Beim El-Niño bleiben die stabilen Hochdrucksysteme über dem südamerikanischen Kontinent aus, der Humboldtstrom wird schwächer, der Zufluß vom kalten Wasser bleibt aus. Buchstäblich schwappt das Warmwasser aus dem indonesischen Raum nach Südamerika zurück. Es folgt ein Algensterben, Fische ziehen sich zur Nahrungssuche in kältere, nährstoffreichere Wasserregionen zurück, die Nahrungskette wird unterbrochen, es folgt ein Sterben der Arten, die den Fischen nicht folgen können aber auf die Fische als Nahrungsgrundlage angewiesen sind (küstennahe Bewohner: Seelöwen, Robben, Küstenvögel). Letztendlich ist der Mensch durch die plötzliche Fischarmut in der betroffenen Region direkt betroffen.
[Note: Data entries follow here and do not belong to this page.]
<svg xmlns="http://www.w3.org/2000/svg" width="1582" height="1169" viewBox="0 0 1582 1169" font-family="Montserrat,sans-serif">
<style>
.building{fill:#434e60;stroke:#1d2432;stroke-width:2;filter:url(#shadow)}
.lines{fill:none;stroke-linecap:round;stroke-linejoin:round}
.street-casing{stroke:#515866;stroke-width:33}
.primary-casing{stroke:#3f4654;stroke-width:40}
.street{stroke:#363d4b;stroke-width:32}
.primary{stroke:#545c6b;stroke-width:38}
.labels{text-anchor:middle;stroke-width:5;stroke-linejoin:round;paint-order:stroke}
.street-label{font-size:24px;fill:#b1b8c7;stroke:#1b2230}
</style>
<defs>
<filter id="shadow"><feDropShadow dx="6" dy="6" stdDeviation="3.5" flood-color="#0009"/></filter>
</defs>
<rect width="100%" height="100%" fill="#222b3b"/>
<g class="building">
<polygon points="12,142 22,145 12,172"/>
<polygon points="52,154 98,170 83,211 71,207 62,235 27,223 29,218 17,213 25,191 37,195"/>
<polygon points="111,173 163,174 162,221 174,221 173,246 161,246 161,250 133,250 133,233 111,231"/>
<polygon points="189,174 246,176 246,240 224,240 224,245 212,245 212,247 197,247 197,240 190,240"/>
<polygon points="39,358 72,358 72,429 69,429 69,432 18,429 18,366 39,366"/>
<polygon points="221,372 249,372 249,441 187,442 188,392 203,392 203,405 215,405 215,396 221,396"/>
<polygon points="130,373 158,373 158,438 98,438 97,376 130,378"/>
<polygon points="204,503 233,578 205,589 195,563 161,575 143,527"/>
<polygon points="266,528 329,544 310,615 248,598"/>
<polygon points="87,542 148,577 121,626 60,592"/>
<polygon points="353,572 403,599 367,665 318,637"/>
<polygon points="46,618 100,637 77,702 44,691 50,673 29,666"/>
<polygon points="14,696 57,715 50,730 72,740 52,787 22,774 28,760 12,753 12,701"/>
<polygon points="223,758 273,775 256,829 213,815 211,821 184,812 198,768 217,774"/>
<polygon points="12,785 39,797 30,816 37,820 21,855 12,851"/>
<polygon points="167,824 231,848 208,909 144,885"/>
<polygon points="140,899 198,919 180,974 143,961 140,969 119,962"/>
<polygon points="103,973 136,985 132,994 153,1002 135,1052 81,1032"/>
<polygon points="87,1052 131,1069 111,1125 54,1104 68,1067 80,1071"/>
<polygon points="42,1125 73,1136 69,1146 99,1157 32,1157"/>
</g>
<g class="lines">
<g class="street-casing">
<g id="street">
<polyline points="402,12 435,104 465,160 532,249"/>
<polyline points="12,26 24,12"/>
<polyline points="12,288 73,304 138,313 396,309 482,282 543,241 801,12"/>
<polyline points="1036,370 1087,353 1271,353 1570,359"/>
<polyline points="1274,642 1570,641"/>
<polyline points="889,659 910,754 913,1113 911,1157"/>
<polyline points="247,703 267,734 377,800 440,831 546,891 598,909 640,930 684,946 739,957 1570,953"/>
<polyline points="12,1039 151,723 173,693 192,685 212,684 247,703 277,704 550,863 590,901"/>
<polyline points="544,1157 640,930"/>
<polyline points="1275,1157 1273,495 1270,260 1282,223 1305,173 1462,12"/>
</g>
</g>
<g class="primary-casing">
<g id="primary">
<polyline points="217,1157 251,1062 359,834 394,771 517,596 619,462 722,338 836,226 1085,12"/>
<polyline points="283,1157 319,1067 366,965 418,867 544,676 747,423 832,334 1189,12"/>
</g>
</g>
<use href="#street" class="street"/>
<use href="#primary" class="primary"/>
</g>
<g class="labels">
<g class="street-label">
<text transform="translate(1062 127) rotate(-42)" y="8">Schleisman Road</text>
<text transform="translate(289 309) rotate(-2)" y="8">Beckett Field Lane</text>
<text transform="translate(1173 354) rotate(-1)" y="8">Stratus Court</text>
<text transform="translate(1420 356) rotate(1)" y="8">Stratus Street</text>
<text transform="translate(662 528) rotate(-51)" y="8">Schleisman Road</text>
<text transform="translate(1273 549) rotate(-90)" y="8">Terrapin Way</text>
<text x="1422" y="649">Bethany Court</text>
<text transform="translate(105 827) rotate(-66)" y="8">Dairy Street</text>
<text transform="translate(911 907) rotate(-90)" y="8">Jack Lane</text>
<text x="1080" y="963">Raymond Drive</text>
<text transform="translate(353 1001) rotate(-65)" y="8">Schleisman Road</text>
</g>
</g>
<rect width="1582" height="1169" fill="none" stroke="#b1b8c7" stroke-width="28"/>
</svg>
Durch den schwächeren Humboldtstrom und der Erwärmung des Meeres vor Südamerika bilden sich starke Tiefdruckgebiete, die massive Regenfälle mit Überschwemmungen verursachen.
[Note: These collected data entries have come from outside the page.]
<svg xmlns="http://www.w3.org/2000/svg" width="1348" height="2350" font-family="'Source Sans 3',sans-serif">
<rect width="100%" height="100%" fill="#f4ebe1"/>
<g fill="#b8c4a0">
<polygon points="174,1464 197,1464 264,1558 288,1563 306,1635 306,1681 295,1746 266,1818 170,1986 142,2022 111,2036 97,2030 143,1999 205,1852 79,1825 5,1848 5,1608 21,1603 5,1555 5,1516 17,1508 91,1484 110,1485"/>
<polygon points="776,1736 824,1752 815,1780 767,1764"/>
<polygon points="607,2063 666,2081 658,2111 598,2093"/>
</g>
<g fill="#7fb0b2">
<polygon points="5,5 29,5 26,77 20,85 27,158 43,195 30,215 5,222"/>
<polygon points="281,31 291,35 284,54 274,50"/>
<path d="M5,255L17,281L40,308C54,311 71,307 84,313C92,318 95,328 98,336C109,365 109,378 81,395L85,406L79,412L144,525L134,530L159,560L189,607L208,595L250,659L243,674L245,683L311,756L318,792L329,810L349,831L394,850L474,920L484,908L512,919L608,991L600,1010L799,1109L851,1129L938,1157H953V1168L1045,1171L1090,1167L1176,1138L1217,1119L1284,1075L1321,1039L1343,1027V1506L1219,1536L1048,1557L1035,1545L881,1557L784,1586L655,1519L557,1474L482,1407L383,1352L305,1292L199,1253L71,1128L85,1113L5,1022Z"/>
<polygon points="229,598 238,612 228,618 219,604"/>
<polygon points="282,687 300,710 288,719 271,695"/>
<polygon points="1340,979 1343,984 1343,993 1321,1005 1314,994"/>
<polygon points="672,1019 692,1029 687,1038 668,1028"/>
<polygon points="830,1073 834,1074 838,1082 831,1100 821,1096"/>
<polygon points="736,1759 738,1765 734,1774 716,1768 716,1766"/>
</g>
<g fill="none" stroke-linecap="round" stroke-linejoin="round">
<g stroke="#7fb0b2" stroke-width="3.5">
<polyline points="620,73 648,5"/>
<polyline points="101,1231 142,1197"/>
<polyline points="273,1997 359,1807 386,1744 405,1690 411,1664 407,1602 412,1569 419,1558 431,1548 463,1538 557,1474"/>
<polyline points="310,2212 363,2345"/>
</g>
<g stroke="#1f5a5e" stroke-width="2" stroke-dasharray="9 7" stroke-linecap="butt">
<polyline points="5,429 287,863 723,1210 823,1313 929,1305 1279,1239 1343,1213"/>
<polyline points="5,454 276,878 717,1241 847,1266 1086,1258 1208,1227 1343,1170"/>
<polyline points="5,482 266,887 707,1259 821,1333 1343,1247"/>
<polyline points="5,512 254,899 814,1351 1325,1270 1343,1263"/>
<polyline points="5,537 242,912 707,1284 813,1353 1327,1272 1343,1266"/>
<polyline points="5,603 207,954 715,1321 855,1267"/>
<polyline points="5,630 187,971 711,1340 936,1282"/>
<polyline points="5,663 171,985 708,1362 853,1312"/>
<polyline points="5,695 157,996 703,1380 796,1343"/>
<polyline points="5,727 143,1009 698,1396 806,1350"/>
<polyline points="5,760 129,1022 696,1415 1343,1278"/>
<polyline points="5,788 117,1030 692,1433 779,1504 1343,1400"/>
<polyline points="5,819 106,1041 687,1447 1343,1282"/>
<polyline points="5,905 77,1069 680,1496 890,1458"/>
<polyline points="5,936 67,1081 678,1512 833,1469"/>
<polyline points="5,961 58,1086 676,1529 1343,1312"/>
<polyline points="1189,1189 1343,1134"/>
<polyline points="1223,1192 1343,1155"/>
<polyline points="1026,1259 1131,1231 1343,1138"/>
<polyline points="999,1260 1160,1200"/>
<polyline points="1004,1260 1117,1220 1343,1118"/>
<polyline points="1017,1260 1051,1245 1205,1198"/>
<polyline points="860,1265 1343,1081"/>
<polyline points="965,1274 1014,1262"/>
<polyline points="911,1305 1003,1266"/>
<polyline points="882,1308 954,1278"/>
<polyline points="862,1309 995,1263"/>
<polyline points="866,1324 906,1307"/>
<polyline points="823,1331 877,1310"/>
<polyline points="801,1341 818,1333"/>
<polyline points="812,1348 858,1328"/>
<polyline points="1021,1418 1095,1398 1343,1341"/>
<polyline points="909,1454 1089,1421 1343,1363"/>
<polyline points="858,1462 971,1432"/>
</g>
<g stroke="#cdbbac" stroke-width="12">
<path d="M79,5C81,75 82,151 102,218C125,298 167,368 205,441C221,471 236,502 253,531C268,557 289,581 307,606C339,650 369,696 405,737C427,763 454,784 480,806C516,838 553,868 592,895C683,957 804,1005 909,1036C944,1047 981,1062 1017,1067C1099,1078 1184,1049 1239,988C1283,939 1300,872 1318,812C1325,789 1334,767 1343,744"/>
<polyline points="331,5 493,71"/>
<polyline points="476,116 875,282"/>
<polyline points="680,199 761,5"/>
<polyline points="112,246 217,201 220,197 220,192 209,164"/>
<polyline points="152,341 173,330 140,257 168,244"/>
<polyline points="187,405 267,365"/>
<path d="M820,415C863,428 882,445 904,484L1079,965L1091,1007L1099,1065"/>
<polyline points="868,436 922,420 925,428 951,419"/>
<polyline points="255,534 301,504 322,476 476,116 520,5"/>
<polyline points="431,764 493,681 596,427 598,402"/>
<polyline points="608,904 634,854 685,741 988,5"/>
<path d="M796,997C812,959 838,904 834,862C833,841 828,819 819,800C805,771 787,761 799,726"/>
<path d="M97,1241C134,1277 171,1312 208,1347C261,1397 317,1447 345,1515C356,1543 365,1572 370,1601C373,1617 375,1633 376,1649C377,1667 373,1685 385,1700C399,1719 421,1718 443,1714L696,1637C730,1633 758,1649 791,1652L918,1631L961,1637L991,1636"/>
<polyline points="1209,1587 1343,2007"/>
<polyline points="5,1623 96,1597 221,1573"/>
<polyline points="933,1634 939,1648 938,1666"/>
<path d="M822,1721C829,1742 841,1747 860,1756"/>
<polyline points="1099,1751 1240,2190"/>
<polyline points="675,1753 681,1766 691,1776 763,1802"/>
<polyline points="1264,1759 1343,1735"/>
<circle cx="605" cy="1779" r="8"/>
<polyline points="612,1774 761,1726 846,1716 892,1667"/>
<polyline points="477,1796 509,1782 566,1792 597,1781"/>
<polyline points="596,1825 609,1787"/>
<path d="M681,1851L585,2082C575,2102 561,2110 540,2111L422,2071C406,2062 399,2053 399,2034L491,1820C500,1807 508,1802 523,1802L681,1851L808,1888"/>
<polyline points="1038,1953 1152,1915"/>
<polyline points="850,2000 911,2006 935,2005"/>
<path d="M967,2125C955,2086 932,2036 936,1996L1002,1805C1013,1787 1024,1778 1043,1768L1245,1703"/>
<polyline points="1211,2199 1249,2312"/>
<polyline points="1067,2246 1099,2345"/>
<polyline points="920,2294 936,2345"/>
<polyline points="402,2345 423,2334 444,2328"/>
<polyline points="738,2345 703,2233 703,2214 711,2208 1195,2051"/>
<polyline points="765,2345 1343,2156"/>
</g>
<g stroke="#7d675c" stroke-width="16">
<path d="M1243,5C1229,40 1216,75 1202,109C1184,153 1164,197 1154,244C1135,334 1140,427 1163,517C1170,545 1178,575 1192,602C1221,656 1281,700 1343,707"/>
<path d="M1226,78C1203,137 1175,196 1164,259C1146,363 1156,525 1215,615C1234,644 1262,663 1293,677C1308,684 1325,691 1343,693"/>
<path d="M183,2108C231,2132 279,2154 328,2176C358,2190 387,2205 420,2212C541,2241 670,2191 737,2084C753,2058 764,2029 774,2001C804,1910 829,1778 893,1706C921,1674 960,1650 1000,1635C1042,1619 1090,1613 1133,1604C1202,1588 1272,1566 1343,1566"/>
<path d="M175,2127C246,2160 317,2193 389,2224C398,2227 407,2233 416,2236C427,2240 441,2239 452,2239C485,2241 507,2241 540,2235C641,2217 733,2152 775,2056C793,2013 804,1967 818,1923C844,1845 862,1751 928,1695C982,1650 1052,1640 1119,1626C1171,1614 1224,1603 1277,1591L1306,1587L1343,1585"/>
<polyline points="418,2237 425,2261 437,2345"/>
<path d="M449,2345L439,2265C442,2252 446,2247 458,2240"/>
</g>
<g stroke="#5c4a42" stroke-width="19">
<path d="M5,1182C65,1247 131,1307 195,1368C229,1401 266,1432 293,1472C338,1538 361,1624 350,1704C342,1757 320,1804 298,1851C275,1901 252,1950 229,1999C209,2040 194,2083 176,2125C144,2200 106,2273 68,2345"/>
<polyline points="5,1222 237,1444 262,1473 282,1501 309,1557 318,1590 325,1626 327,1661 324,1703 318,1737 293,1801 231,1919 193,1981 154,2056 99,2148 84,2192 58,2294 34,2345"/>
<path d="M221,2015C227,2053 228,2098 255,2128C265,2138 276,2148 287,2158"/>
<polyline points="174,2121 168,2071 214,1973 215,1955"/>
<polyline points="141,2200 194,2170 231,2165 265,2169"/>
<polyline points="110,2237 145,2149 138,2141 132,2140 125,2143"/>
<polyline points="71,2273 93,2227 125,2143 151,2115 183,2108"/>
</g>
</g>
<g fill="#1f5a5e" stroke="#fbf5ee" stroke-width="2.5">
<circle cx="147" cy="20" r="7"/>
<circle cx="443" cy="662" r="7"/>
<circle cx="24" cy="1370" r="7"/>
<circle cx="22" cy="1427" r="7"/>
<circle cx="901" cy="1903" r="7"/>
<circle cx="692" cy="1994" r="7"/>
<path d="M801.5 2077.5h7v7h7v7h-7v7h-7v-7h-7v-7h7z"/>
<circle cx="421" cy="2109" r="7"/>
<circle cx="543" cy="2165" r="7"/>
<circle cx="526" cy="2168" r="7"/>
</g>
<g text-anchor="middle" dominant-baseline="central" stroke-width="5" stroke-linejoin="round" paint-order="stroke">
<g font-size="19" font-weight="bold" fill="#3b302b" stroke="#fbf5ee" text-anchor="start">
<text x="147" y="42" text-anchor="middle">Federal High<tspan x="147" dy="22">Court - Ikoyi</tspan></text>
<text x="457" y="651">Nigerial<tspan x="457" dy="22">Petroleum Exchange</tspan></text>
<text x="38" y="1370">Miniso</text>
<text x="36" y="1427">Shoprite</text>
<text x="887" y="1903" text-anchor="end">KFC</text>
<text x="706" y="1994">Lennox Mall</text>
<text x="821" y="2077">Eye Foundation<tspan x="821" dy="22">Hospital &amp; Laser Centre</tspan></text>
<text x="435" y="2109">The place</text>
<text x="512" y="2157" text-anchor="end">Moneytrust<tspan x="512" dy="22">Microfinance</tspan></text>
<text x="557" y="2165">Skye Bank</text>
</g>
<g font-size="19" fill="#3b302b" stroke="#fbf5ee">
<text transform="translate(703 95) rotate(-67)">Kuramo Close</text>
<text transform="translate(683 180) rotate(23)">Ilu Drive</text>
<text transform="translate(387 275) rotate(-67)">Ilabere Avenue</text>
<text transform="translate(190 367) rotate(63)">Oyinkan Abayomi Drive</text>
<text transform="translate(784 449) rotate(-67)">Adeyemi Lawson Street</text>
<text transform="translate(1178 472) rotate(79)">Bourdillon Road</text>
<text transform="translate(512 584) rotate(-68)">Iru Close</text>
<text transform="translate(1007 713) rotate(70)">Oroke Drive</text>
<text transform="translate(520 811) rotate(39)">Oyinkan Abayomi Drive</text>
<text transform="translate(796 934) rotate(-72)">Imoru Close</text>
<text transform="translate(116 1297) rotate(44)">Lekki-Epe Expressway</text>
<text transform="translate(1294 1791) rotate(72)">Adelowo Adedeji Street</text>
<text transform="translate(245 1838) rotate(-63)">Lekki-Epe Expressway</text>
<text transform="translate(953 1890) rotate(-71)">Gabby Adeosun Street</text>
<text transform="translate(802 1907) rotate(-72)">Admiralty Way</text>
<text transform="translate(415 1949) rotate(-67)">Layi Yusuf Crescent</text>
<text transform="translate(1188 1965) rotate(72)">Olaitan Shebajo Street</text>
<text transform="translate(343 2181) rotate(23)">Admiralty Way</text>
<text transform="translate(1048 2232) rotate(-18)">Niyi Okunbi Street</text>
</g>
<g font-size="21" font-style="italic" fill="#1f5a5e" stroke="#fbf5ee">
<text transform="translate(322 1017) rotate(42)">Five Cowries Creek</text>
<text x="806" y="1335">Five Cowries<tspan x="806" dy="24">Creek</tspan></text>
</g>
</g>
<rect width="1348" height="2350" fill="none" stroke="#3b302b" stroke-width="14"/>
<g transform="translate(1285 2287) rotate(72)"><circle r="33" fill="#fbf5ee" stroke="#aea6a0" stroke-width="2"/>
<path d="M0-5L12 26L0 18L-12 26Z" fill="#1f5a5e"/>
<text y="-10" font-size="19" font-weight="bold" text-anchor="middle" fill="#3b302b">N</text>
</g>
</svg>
Im westpazifischen Raum geschieht das Umgekehrte, das Abfließen des wärmeren Wassers lässt die Meeresoberfläche deutlich abkühlen, Tiefdrucksysteme werden durch Hochdrucksysteme verdrängt, die Monsunregen bleiben aus, es kommt zu Dürren und Missernten mit Hungersnöten innerhalb der Bevölkerung.

Bildquelle: http://www.elnino.info
Die Wetterexperten sind sich ziemlich einig, daß das Phänomen El-Niño geringen Einfluss auf das europäische Wetter hat. Seit einigen Jahren gilt aber die Erkenntnis als gesichert, daß es im Atlantik ein ähnliches El-Niño Phänomen gibt, nämlich das Zusammenspiel des Golfstromes mit dem Entstehen für wetterbeeinflussende Azorenhochs und Islandtiefs. Ein starker Golfstrom facht die Druckgegensätze der Azorenhochs und der Islandtiefs an, starke Westwinde erzeugen milde Winter in Mitteleuropa, sibirische Kaltluft wird in den Osten abgedrängt. Ein schwächerer Golfstrom lässt Westströmungen verringern, dadurch kann sibirische Kaltluft aus dem Osten bis weit in den mitteleuropäischen Raum vordringen.
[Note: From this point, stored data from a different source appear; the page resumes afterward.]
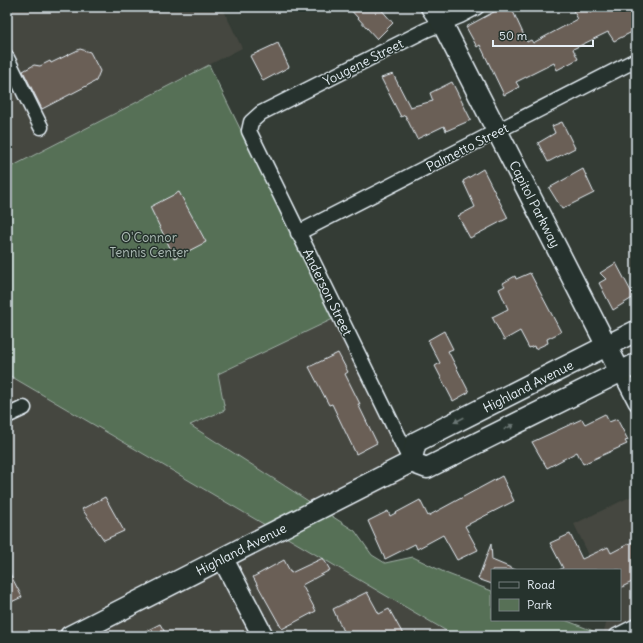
<svg xmlns="http://www.w3.org/2000/svg" width="643" height="643" viewBox="0 0 643 643" font-family="Delius,sans-serif">
	<style>
		.built { fill: #44463f }
		.green { fill: #577056; stroke: #a0b0a7 }
		.building { fill: #6a5e56; stroke: #e8f1f8 }
		.lines { fill: none; stroke-linecap: round; stroke-linejoin: round }
		.street-casing { stroke: #e8f1f8; stroke-width: 17 }
		.secondary-casing { stroke: #e8f1f8; stroke-width: 23 }
		.street { stroke: #26332d; stroke-width: 14 }
		.secondary { stroke: #26332d; stroke-width: 20 }
		.oneway { fill: #6a7674 }
		.labels { text-anchor: middle; stroke-width: 3; stroke-linejoin: round; paint-order: stroke }
		.street-label { font-size: 13px; fill: #e8f1f8; stroke: #26332d }
		.park-label { font-size: 13px; fill: #aebdb7; stroke: #26332d }
	</style>
	<rect width="100%" height="100%" fill="#343c35"/>
	<filter id="ink" filterUnits="userSpaceOnUse"><feTurbulence type="fractalNoise" baseFrequency=".025" numOctaves="2"/><feDisplacementMap in="SourceGraphic" scale="8" xChannelSelector="R" yChannelSelector="G"/><feConvolveMatrix kernelMatrix="1 2 1 2 8 2 1 2 1" color-interpolation-filters="sRGB"/></filter>
	<g filter="url(#ink)">
		<path class="built" d="M7,7H222L242,48L7,169Z
			M333,319L412,476L331,516L190,425L225,410L218,374Z
			M7,374L455,636H7Z
			M636,494V636H606L603,635L607,620H620V570H596L574,524Z"/>
		<path class="green" d="M209,65L333,319L218,374L225,410L190,425L355,531L372,555L385,563L413,557L448,574L492,591V620H565L606,636H455L7,374V169Z"/>
		<path class="building" d="M348,7H379L393,23L377,39Z
			M503,7H511L527,42L531,40L533,43L578,19L571,7H587L590,13L603,7H636V30L614,41L608,32L573,49L578,59L557,70L554,63L516,82L519,87L504,95L480,45L477,47L466,27Z
			M278,43L289,67L263,81L250,56Z
			M80,49L90,52L100,71L96,81L42,109L23,71L34,65L40,66L50,61L51,63Z
			M393,74L410,107L433,101L430,93L452,82L471,120L446,131L444,126L417,139L405,115L401,117L381,78Z
			M562,122L575,148L548,162L538,143L555,133L552,126Z
			M483,169L508,218L470,238L458,216L475,207L463,181Z
			M583,169L594,193L562,209L549,188Z
			M179,192L206,242L175,258L150,207Z
			M616,263L634,297L613,310L599,283L606,279L600,273Z
			M530,273L561,332L547,339L548,343L535,349L534,346L529,348L520,331L504,340L492,317L508,309L499,289L505,286L503,283L515,276L516,279Z
			M444,331L453,349L448,351L469,392L453,401L435,366L440,363L428,340Z
			M338,353L348,372L345,374L360,404H358L377,443L356,454L332,404L329,405L309,367Z
			M605,414L609,422L617,419L628,440L625,441L627,444L583,464L577,452L547,468L532,442L582,419L585,424Z
			M502,476L514,501L465,526L478,550L457,560L443,535L417,549L415,544L385,559L368,521L388,511L390,516L420,500L428,516Z
			M105,497L124,531L104,540L82,509Z
			M570,534L582,559L608,547L611,553L636,540V580L620,588V570H559L563,568L550,543Z
			M491,544L492,560L516,570H492V584L478,579Z
			M323,558L330,570L302,585L316,611L282,629L253,577L284,560L291,573Z
			M7,568L22,597L7,604Z
			M367,592L379,614L389,609L404,636H345L333,609Z
			M160,624L167,636H136Z"/>
		<g class="lines">
			<g class="street-casing">
				<path id="street" d="M7,58L41,127
					M298,233L636,60
					M620,372L636,403
					M7,416L24,408
					M411,462L249,131L251,122L261,113L426,30L460,16L477,7
					M616,636L636,626"/>
			</g>
			<g class="secondary-casing">
				<path id="secondary" d="M431,7L442,23L620,372
					M411,462L427,468L636,364
					M223,559L263,636
					M70,636L411,462L416,442L636,331"/>
			</g>
			<use href="#street" class="street"/>
			<use href="#secondary" class="secondary"/>
		</g>
		<defs><path id="oneway-solid" d="M-6-.8H1V-3.2L6.5 0L1 3.2V.8H-6Z"/></defs>
		<g class="oneway">
			<use href="#oneway-solid" transform="translate(459 420) rotate(153)"/>
			<use href="#oneway-solid" transform="translate(509 427) rotate(-27)"/>
		</g>
	</g>
	<g class="labels">
		<g class="street-label">
			<text transform="translate(363 62) rotate(-27)" y="5">Yougene Street</text>
			<text transform="translate(467 147) rotate(-27)" y="5">Palmetto Street</text>
			<text transform="translate(535 204) rotate(63)" y="5">Capitol Parkway</text>
			<text transform="translate(328 292) rotate(64)" y="5">Anderson Street</text>
			<text transform="translate(528 386) rotate(-27)" y="5">Highland Avenue</text>
			<text transform="translate(241 549) rotate(-27)" y="5">Highland Avenue</text>
		</g>
		<g class="park-label">
			<text x="149" y="242">O'Connor<tspan x="149" dy="15">Tennis Center</tspan></text>
		</g>
	</g>
	<rect width="643" height="643" fill="none" stroke="#26332d" stroke-width="24"/>
	<rect x="12" y="12" width="619" height="619" fill="none" stroke="#e8f1f8" stroke-width="1.5" filter="url(#ink)"/>
	<rect x="491" y="569" width="130" height="52" fill="#26332d" stroke="#747f7e"/>
	<rect x="499" y="582" width="20" height="6" fill="#26332d" stroke="#747f7e"/>
	<text x="527" y="589" font-size="12" fill="#e8f1f8">Road</text>
	<rect x="499" y="599" width="20" height="12" fill="#577056" stroke="#747f7e"/>
	<text x="527" y="609" font-size="12" fill="#e8f1f8">Park</text>
	<path d="M493 40v6h100v-6" fill="none" stroke="#e8f1f8" stroke-width="2"/>
	<text x="499" y="40" font-size="12" fill="#e8f1f8" stroke="#26332d" stroke-width="3" paint-order="stroke">50 m</text>
</svg>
Zusammenfassend die Antwort auf die vorangegangene Frage, ob El-Niño schuld am milden Winter diesen Jahres ist, lässt sich der direkte Zusammenhang zwischen Auftreten des El-Niño im südamerikanischen Raum und einer Veränderung des Golfstromes mit Einfluss auf den Winter in Europa nicht eindeutig herstellen. Auch wenn dieses Jahr der El-Niño mit dem milden Winter in Europa zusammenfällt.
Aber innerhalb des nächsten Jahrzehntes hoffen die Wissenschaftler, beide Phänomene besser verstanden zu haben, um auch eine gewisse Vorhersehbarkeit von Witterungsverhältnissen der Jahreszeiten zu erzeugen.
El-Niño ist aber ein Phänomen, daß die Menschheit seit Jahrhunderten beobachtet und die Beobachtungen durch Aufzeichnungen belegt sind. Die genauen Ursachen werden noch erforscht. Auffällig ist das gehäufte Auftreten des El-Niño mit höherer Intensität innerhalb der letzten Jahrzehnte mit Naturkatastrophen für den südamerikanischen Raum (Überschwemmungen/ Erdrutsche) bis hin zu extrem hohen wirtschaftlichen Verlusten innerhalb der Fischindustrie und Auswirkungen auf die Gesamtwirtschaft südamerikanischer Länder, sowie Dürren in Südafrika und Indonesien mit Missernten und Hungersnöten, also praktisch einer Umkehrung der Wetterverhältnisse in weiten Teilen der südlichen Globushälfte.
Der El-Niño ist also ein natürliches Phänomen, daß auch ohne dem Wirken des Menschen auftritt, inwieweit der Treibhauseffekt oder andere durch Menschen verursachte Klimaveränderungen den El-Niño beeinflussen, wird noch erforscht.